__Goal of the exercise__
Render every line of the records below as a single numbered list, skipping blank lines and leaving out the pictures.

__Given data__
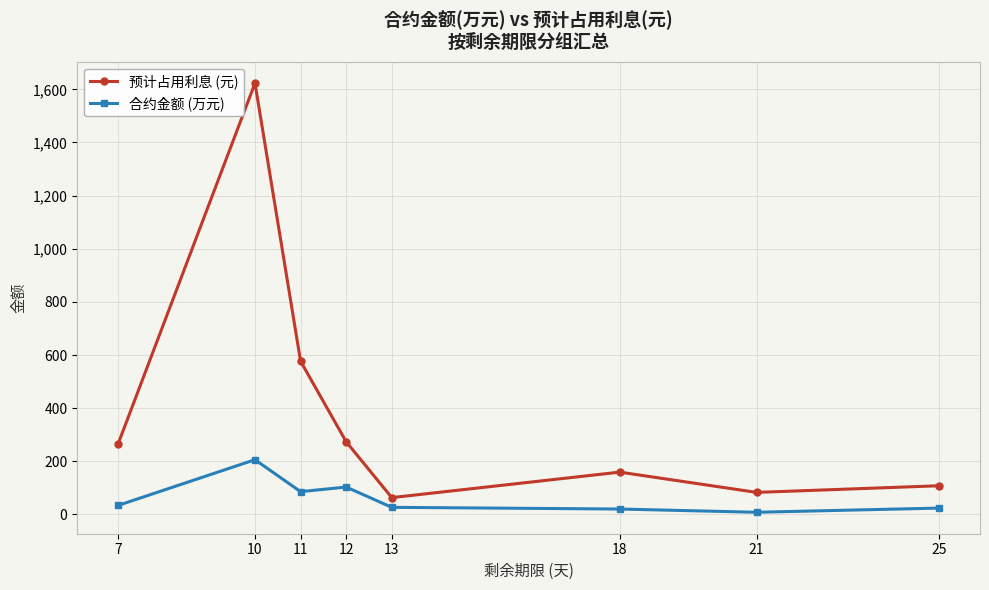

Rank the series by their average value, from highest to lowest.

预计占用利息 (元), 合约金额 (万元)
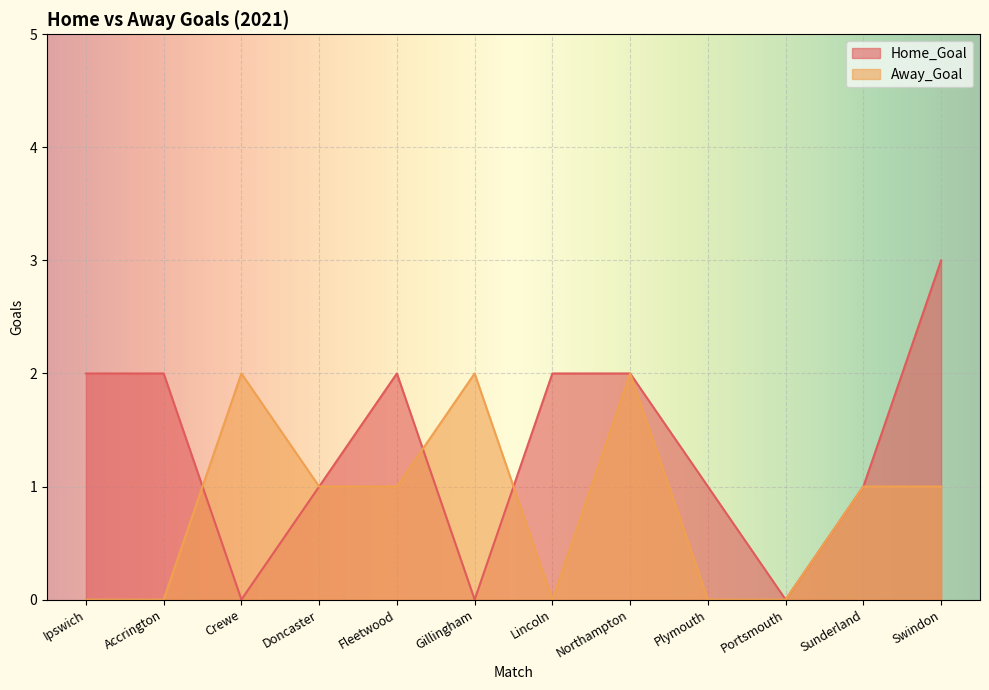

Reading left to right, extract all data points from this chart.

Home_Goal: Ipswich=2	Accrington=2	Crewe=0	Doncaster=1	Fleetwood=2	Gillingham=0	Lincoln=2	Northampton=2	Plymouth=1	Portsmouth=0	Sunderland=1	Swindon=3
Away_Goal: Ipswich=0	Accrington=0	Crewe=2	Doncaster=1	Fleetwood=1	Gillingham=2	Lincoln=0	Northampton=2	Plymouth=0	Portsmouth=0	Sunderland=1	Swindon=1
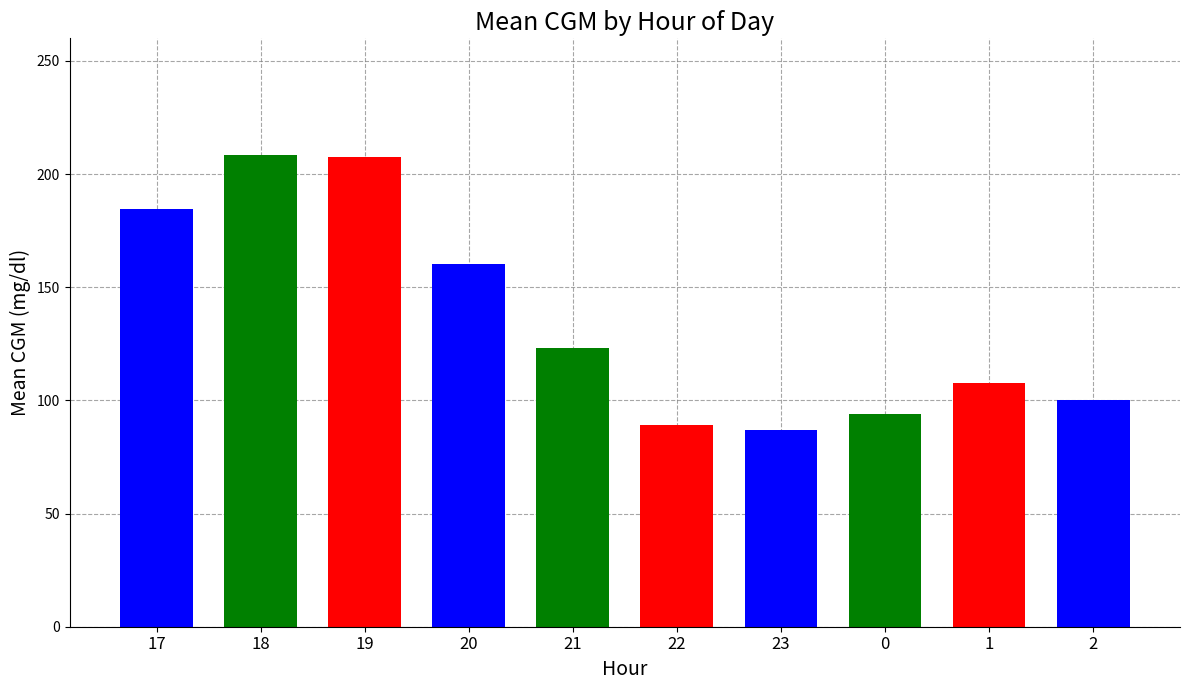

Is it true that the value at 21 is 149.2?

False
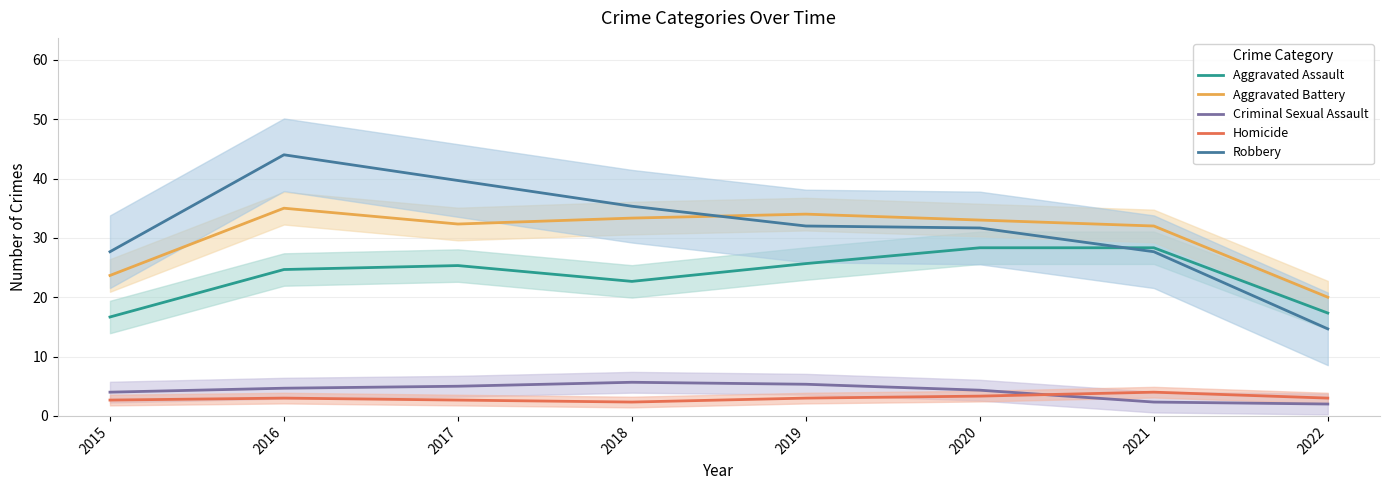

Which series has the largest total across all categories?

Robbery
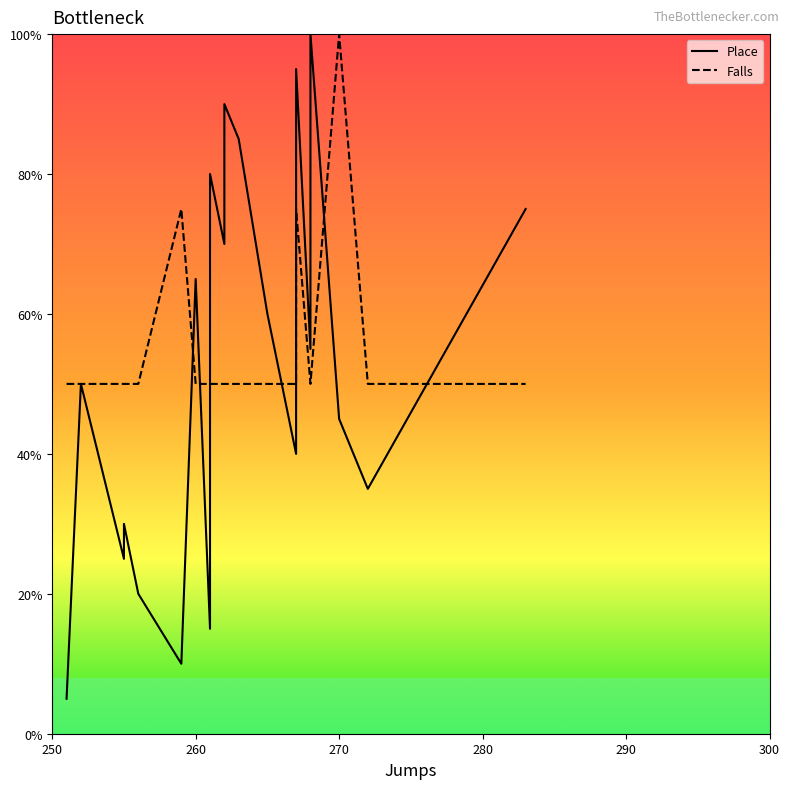

Which series has the widest spread of values?

Place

__Finished task__
1. Rank the series by their average value, from highest to lowest.
2. 预计占用利息 (元), 合约金额 (万元)
3. Reading left to right, extract all data points from this chart.
4. Home_Goal: Ipswich=2	Accrington=2	Crewe=0	Doncaster=1	Fleetwood=2	Gillingham=0	Lincoln=2	Northampton=2	Plymouth=1	Portsmouth=0	Sunderland=1	Swindon=3
5. Away_Goal: Ipswich=0	Accrington=0	Crewe=2	Doncaster=1	Fleetwood=1	Gillingham=2	Lincoln=0	Northampton=2	Plymouth=0	Portsmouth=0	Sunderland=1	Swindon=1
6. Is it true that the value at 21 is 149.2?
7. False
8. Which series has the largest total across all categories?
9. Robbery
10. Which series has the widest spread of values?
11. Place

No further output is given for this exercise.